Paramount Skydance Eyes $22-$24 Per Share Bid for Warner Bros. Discovery
Paramount Skydance is reportedly preparing a significant offer to acquire Warner Bros. Discovery (WBD), with sources indicating the bid could range between $22 and $24 per share. This potential move could reshape the media landscape by consolidating major pay TV networks, sports rights, and film studios under one umbrella. According to CNBC’s David Faber, who cited unnamed sources, the proposed offer consists of approximately 70% to 80% cash, partially backed by Larry Ellison, Oracle’s co-founder and father of Paramount Skydance CEO David Ellison. The remainder of the consideration would likely be paid in stock.
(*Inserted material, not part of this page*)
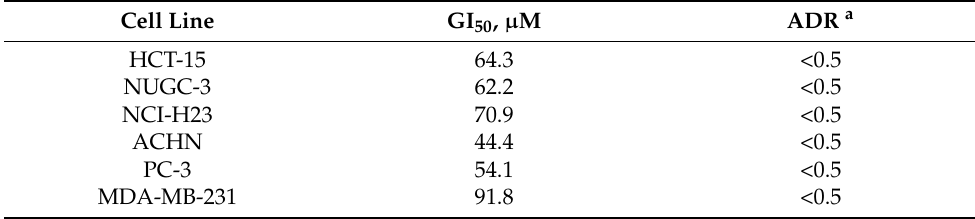
Table 2. Growth inhibition (GI 50 , µ M) values of 1 against human tumor cell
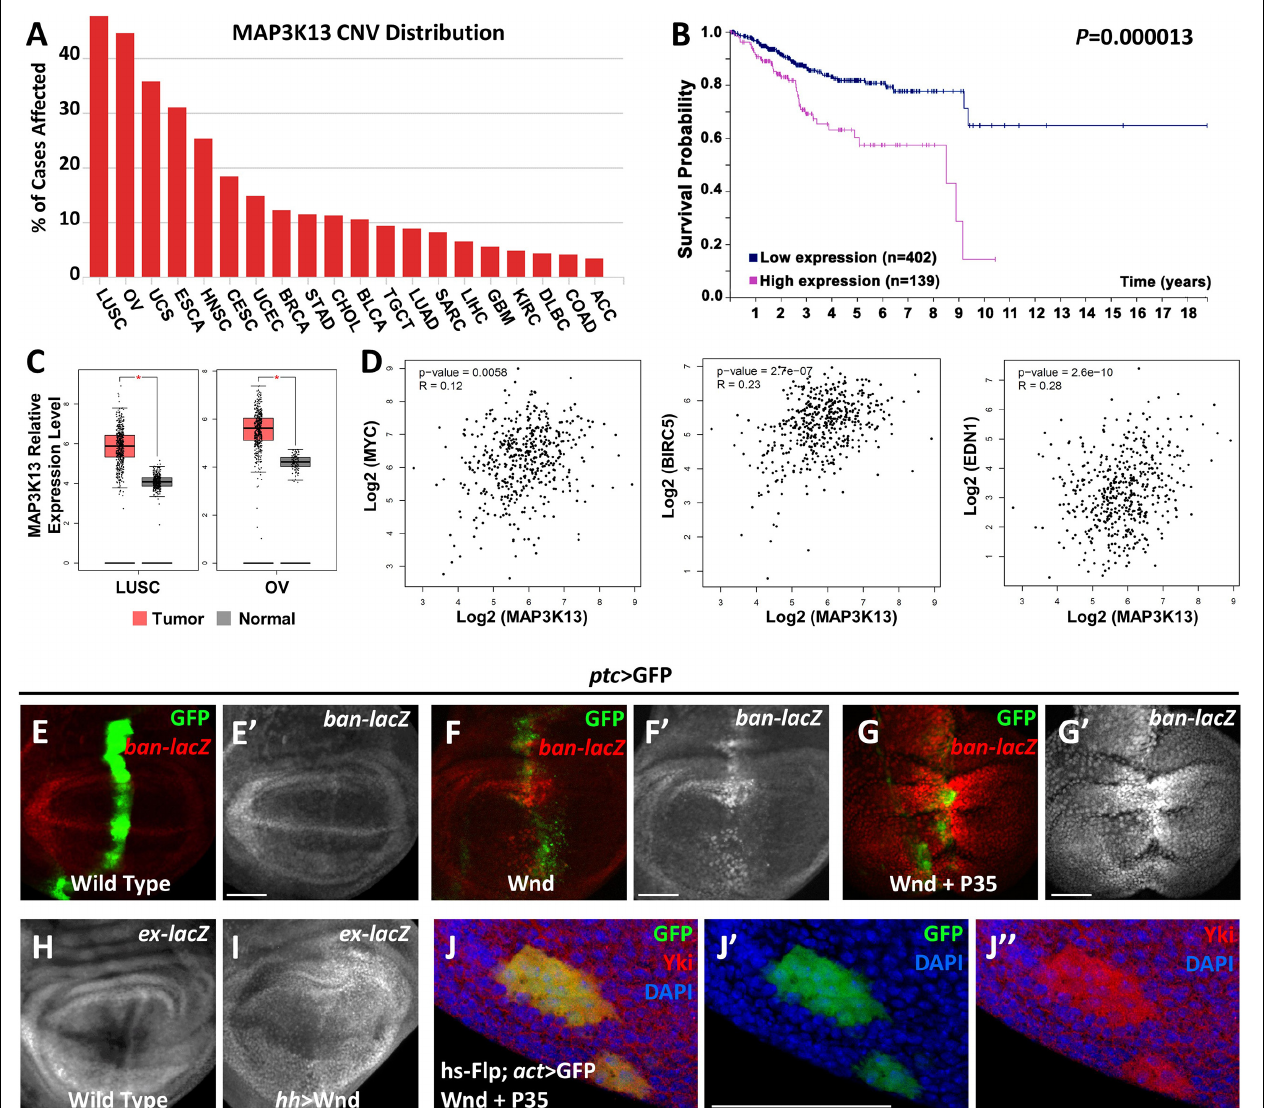
FIGURE 1 | MAP3K13/Wnd activates expression of Hippo pathway target genes. (A) The distribution of copy number variation (CNV) of MAP3K13 across different cancer types. (B) Analysis of the prognostic significance of high and low expression level of MAP3K13 in endometrial cancer. (C) Box plots showing the relative expression level of MAP3K13 in lung squamous cell carcinoma (LUSC) and ovarian serous cystadenocarcinoma (OV). (D) Expression correlation between MAP3K13 and MYC , BIRC5 , or EDN1 , three target genes downstream of the transcriptional co-activators YAP/TAZ, in LUSC. (E–J (cid:48)(cid:48) ) Wing imaginal discs from third instar larva are shown. Compared with wild type controls (E,E (cid:48) ) , expression of Wnd for 2–3 days (F,F (cid:48) ) or co-expression of wnd and P35 (G,G (cid:48) ) driven by ptc -Gal4 (GFP positive area) elevates ban expression level. Expression of Wnd in the posterior region of wing disc elevates ex expression level (I) , compared with wild type controls (H)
However, Faber emphasized that the price range is speculative and the offer might arrive later than previously anticipated. Following the news, Warner Bros. Discovery shares increased by about 1.5%, trading near $19 per share. This uptick reflects investor interest amid the potential acquisition.Context: Warner Bros. Discovery’s Strategic Shift
Warner Bros. Discovery recently announced plans to separate its global television networks business from its streaming operations and film studios. This strategic split aims to streamline operations but also creates uncertainty around the company’s future structure, potentially making it a more attractive acquisition target. If Paramount Skydance proceeds with its bid, it could preempt the planned separation and form a media conglomerate with extensive content libraries and distribution platforms, intensifying competition in the industry.The involvement of Larry Ellison as a financial backer adds significant weight to the potential transaction. Ellison’s backing could provide Paramount Skydance with the liquidity necessary to make a compelling cash offer, complementing the stock component and enhancing the bid’s attractiveness.
“The proposed offer could combine substantial cash backing with stock, reflecting a strategic approach to acquiring Warner Bros. Discovery,” CNBC’s David Faber reported.
While details remain fluid, this development underscores ongoing consolidation trends within the media and entertainment sectors, as companies seek scale to compete with streaming giants and evolving consumer preferences.